Testo =>
════════

Mi associo alle parole di Ardita, non solo perché in diverse occasioni mi sono recato - costernato - in visita a Palermo, nei luoghi che videro cadere le vittime di Cosa Nostra, negli anni 90 e anche in quelli precedenti, ma anche perché sento nel più profondo del mio essere che quest''uomo non è morto invano, anche se la mafia ha proseguito con le sue attività erosive della democrazia italiana, fino ai nostri giorni.
Ma lasciamo da parte i sentimentalismi che nascono inevitabilmente da un evento del genere e passiamo ai fatti, 28 anni dopo. Le parole di Ardita mi hanno fatto venire in mente il volto di Nino Di Matteo, e dico, senza timore di sbagliare, che è esattamente il Giovanni Falcone del 2020. Se osserviamo attentamente il contesto della situazione di entrambi troveremo delle somiglianze ben definite, dei profondi parallelismi, ma il loro comune denominatore è la solitudine. La solitudine in cui viveva Falcone è la solitudine in cui vive oggi Nino Di Matteo, importante togato del Consiglio Centrale della Magistratura (CSM).

════════

Dati =>
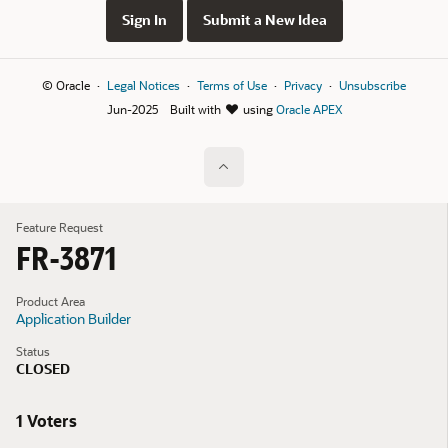
Sign In
Submit a New Idea
© Oracle
Legal Notices
Terms of Use
Privacy
Unsubscribe
Jun-2025
Built with
using
Oracle APEX
Feature Request
FR-3871
Product Area
Application Builder
Status
CLOSED
1 Voters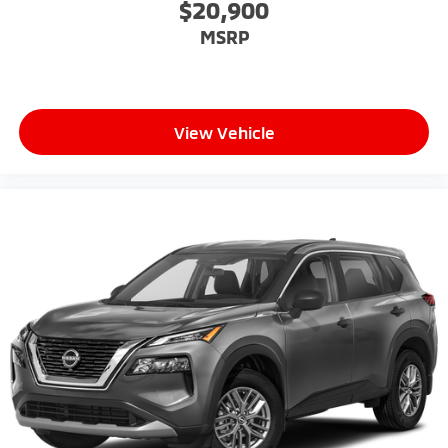
$20,900
MSRP
View Vehicle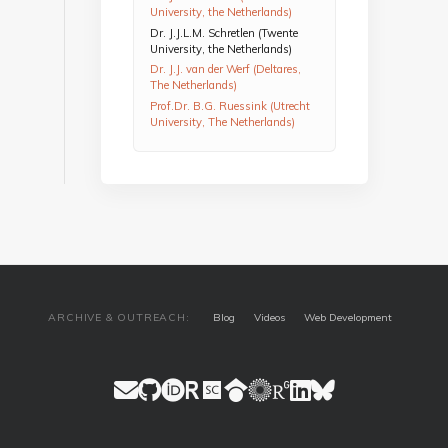
University, the Netherlands)
Dr. J.J.L.M. Schretlen (Twente
University, the Netherlands)
Dr. J.J. van der Werf (Deltares,
The Netherlands)
Prof.Dr. B.G. Ruessink (Utrecht
University, The Netherlands)
ARCHIVE & OUTREACH:
Blog
Videos
Web Development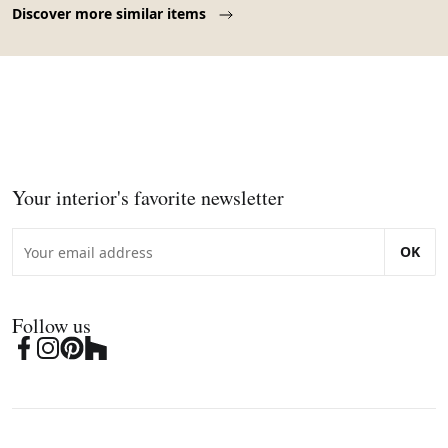
Discover more similar items
Your interior's favorite newsletter
OK
Follow us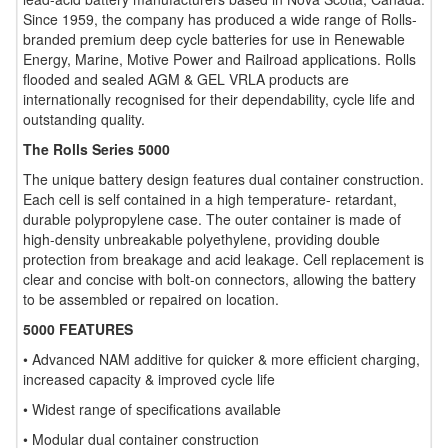
Since 1959, the company has produced a wide range of Rolls-
branded premium deep cycle batteries for use in Renewable
Energy, Marine, Motive Power and Railroad applications. Rolls
flooded and sealed AGM & GEL VRLA products are
internationally recognised for their dependability, cycle life and
outstanding quality.
The Rolls Series 5000
The unique battery design features dual container construction.
Each cell is self contained in a high temperature- retardant,
durable polypropylene case. The outer container is made of
high-density unbreakable polyethylene, providing double
protection from breakage and acid leakage. Cell replacement is
clear and concise with bolt-on connectors, allowing the battery
to be assembled or repaired on location.
5000 FEATURES
• Advanced NAM additive for quicker & more efficient charging,
increased capacity & improved cycle life
• Widest range of specifications available
• Modular dual container construction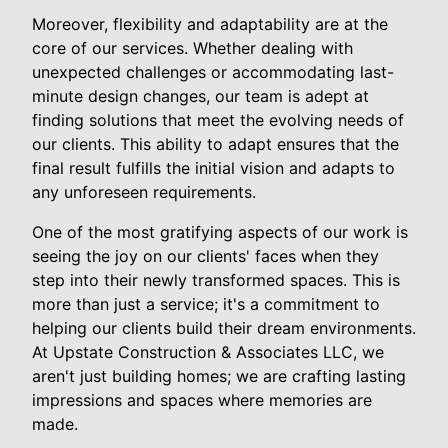
Moreover, flexibility and adaptability are at the
core of our services. Whether dealing with
unexpected challenges or accommodating last-
minute design changes, our team is adept at
finding solutions that meet the evolving needs of
our clients. This ability to adapt ensures that the
final result fulfills the initial vision and adapts to
any unforeseen requirements.
One of the most gratifying aspects of our work is
seeing the joy on our clients' faces when they
step into their newly transformed spaces. This is
more than just a service; it's a commitment to
helping our clients build their dream environments.
At Upstate Construction & Associates LLC, we
aren't just building homes; we are crafting lasting
impressions and spaces where memories are
made.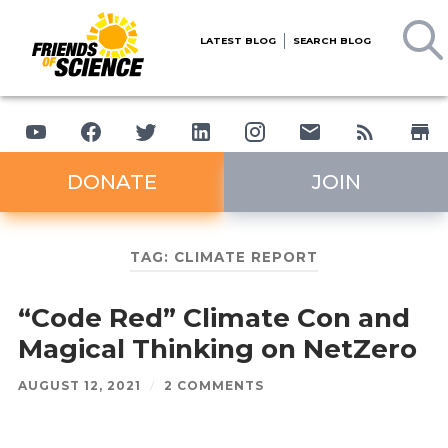
LATEST BLOG
SEARCH BLOG
DONATE
JOIN
TAG:
CLIMATE REPORT
“Code Red” Climate Con and
Magical Thinking on NetZero
AUGUST 12, 2021
/
2 COMMENTS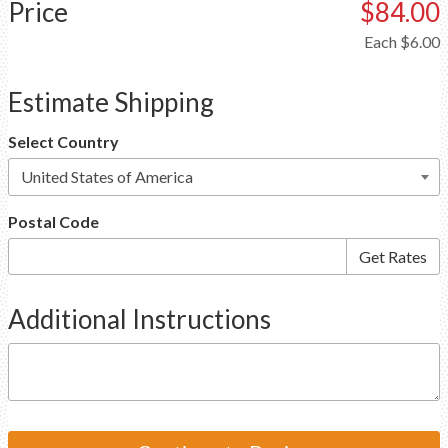
Price
$84.00
Each
$6.00
Estimate Shipping
Select Country
Postal Code
Additional Instructions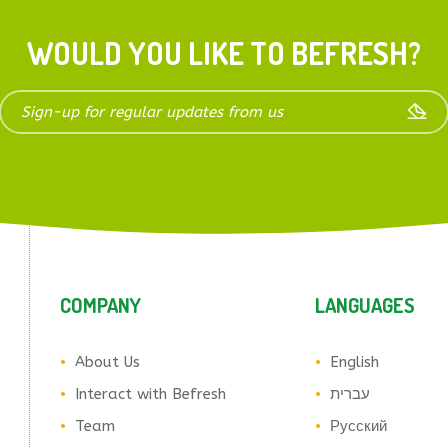
WOULD YOU LIKE TO BEFRESH?
COMPANY
LANGUAGES
About Us
English
Interact with Befresh
עברית
Team
Русский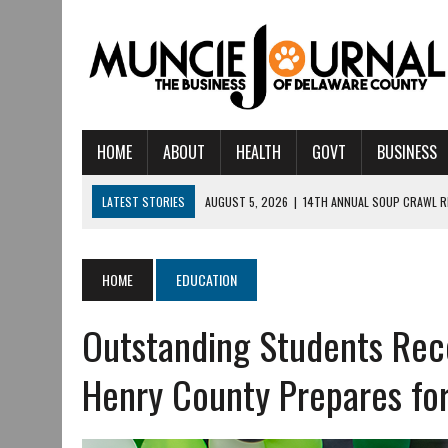
HOME
ABOUT
HEALTH
GOVT
BUSINESS
LATEST STORIES
AUGUST 5, 2026
|
14TH ANNUAL SOUP CRAWL R
AUGUST 5, 2026
|
IU HEALTH BALL MEMORIAL HOSPITAL RECOGNIZED 
AUGUST 4, 2026
|
CRISTINA VANE TO HEADLINE FREE CONCERT AT 
HOME
EDUCATION
AUGUST 3, 2026
|
MUNCIE CIVIC THEATRE OPENS ITS 2026-2027 S
Outstanding Students Rec
AUGUST 3, 2026
|
IVY TECH COMMUNITY COLLEGE MUNCIE HOSTS EM
JULY 31, 2026
|
DR. JEFF BIRD: ‘INDUSTRY NEIGHBORHOOD’ IN MUNCIE 
Henry County Prepares 
JULY 30, 2026
|
THE MOST POWERFUL TOOL FOR EARLY LEARNING ISN
JULY 30, 2026
|
COMMUNITY CELEBRATES COLLABORATION RESULTING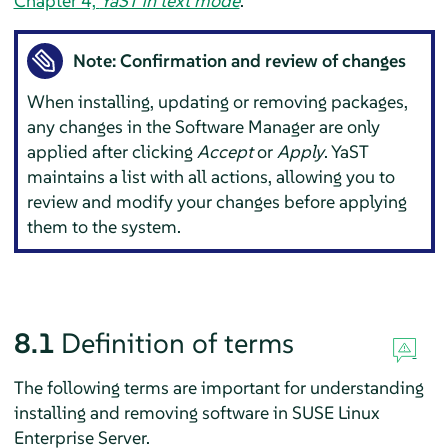
Chapter 4,
YaST in text mode
.
Note: Confirmation and review of changes
When installing, updating or removing packages,
any changes in the Software Manager are only
applied after clicking
Accept
or
Apply
. YaST
maintains a list with all actions, allowing you to
review and modify your changes before applying
them to the system.
8.1
Definition of terms
The following terms are important for understanding
installing and removing software in
SUSE Linux
Enterprise Server
.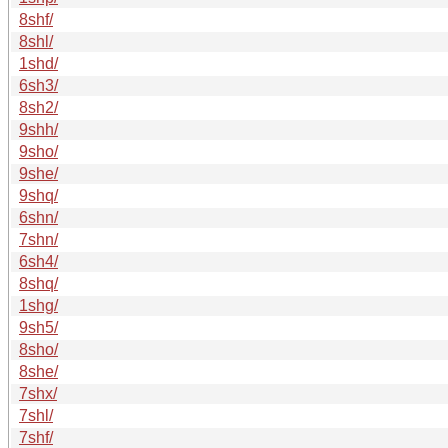
8shf/
8shl/
1shd/
6sh3/
8sh2/
9shh/
9sho/
9she/
9shq/
6shn/
7shn/
6sh4/
8shq/
1shg/
9sh5/
8sho/
8she/
7shx/
7shl/
7shf/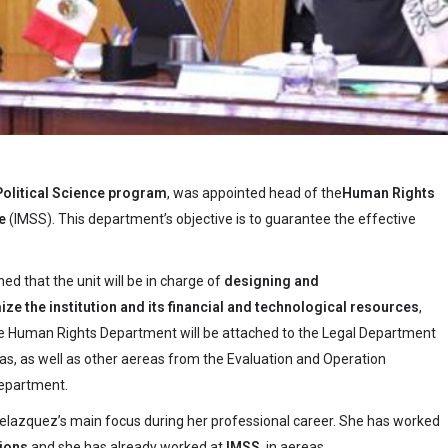
Political Science program
, was appointed head of the
Human Rights
e
(IMSS). This department’s objective is to guarantee the effective
ed that the unit will be in charge of
designing and
mize the institution and its financial and technological resources
,
The Human Rights Department will be attached to the Legal Department
eas, as well as other aereas from the Evaluation and Operation
Department.
elazquez’s main focus during her professional career. She has worked
tions
and she has already worked at
IMSS
, in aereas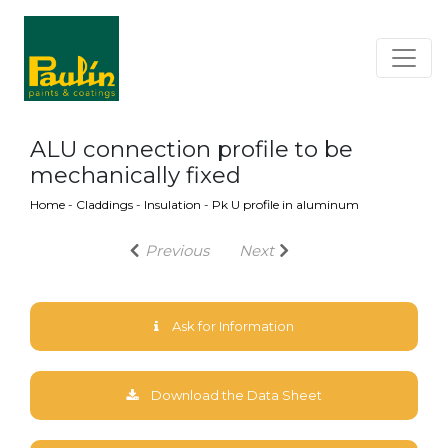
ALU connection profile to be
mechanically fixed
Home
-
Claddings
-
Insulation
-
Pk U profile in aluminum
Previous
Next
Ask for Information
Download the Data Sheet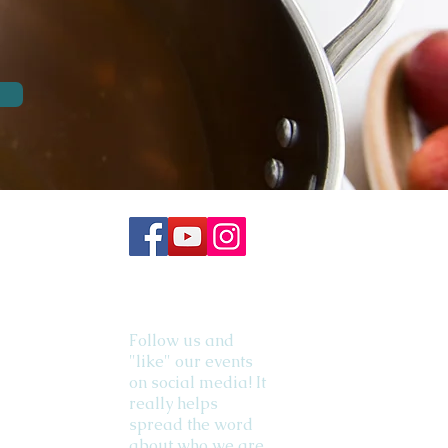
Follow us and
"like" our events
on social media! It
really helps
spread the word
about who we are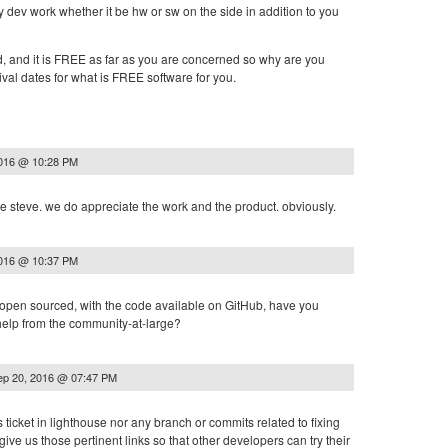
 dev work whether it be hw or sw on the side in addition to you
d, and it is FREE as far as you are concerned so why are you
val dates for what is FREE software for you.
2016 @ 10:28 PM
e steve. we do appreciate the work and the product. obviously.
2016 @ 10:37 PM
s open sourced, with the code available on GitHub, have you
 help from the community-at-large?
ep 20, 2016 @ 07:47 PM
is ticket in lighthouse nor any branch or commits related to fixing
give us those pertinent links so that other developers can try their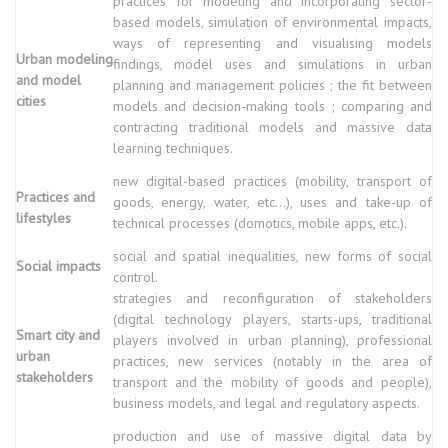
practices for modeling and incorporating sector-
based models, simulation of environmental impacts,
ways of representing and visualising models
Urban modeling
findings, model uses and simulations in urban
and model
planning and management policies ; the fit between
cities
models and decision-making tools ; comparing and
contracting traditional models and massive data
learning techniques.
new digital-based practices (mobility, transport of
Practices and
goods, energy, water, etc...), uses and take-up of
lifestyles
technical processes (domotics, mobile apps, etc.).
social and spatial inequalities, new forms of social
Social impacts
control.
strategies and reconfiguration of stakeholders
(digital technology players, starts-ups, traditional
Smart city and
players involved in urban planning), professional
urban
practices, new services (notably in the area of
stakeholders
transport and the mobility of goods and people),
business models, and legal and regulatory aspects.
production and use of massive digital data by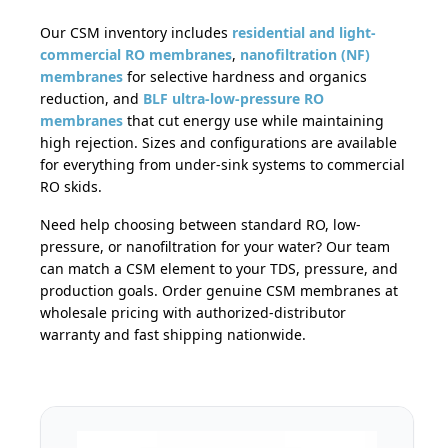
Our CSM inventory includes
residential and light-
commercial RO membranes
,
nanofiltration (NF)
membranes
for selective hardness and organics
reduction, and
BLF ultra-low-pressure RO
membranes
that cut energy use while maintaining
high rejection. Sizes and configurations are available
for everything from under-sink systems to commercial
RO skids.
Need help choosing between standard RO, low-
pressure, or nanofiltration for your water? Our team
can match a CSM element to your TDS, pressure, and
production goals. Order genuine CSM membranes at
wholesale pricing with authorized-distributor
warranty and fast shipping nationwide.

════════

Lavoro richiesto =>
1) Secondo il testo su Falcone e Di Matteo, qual è il comune denominatore tra i due?
2) Ricopia dal testo su Falcone e Di Matteo il passo compreso tra "Ma lasciamo da" e "della Magistratura (CSM).", estremi inclusi.

Sezione risposte =>
1) La solitudine.

2)
Ma lasciamo da parte i sentimentalismi che nascono inevitabilmente da un evento del genere e passiamo ai fatti, 28 anni dopo. Le parole di Ardita mi hanno fatto venire in mente il volto di Nino Di Matteo, e dico, senza timore di sbagliare, che è esattamente il Giovanni Falcone del 2020. Se osserviamo attentamente il contesto della situazione di entrambi troveremo delle somiglianze ben definite, dei profondi parallelismi, ma il loro comune denominatore è la solitudine. La solitudine in cui viveva Falcone è la solitudine in cui vive oggi Nino Di Matteo, importante togato del Consiglio Centrale della Magistratura (CSM).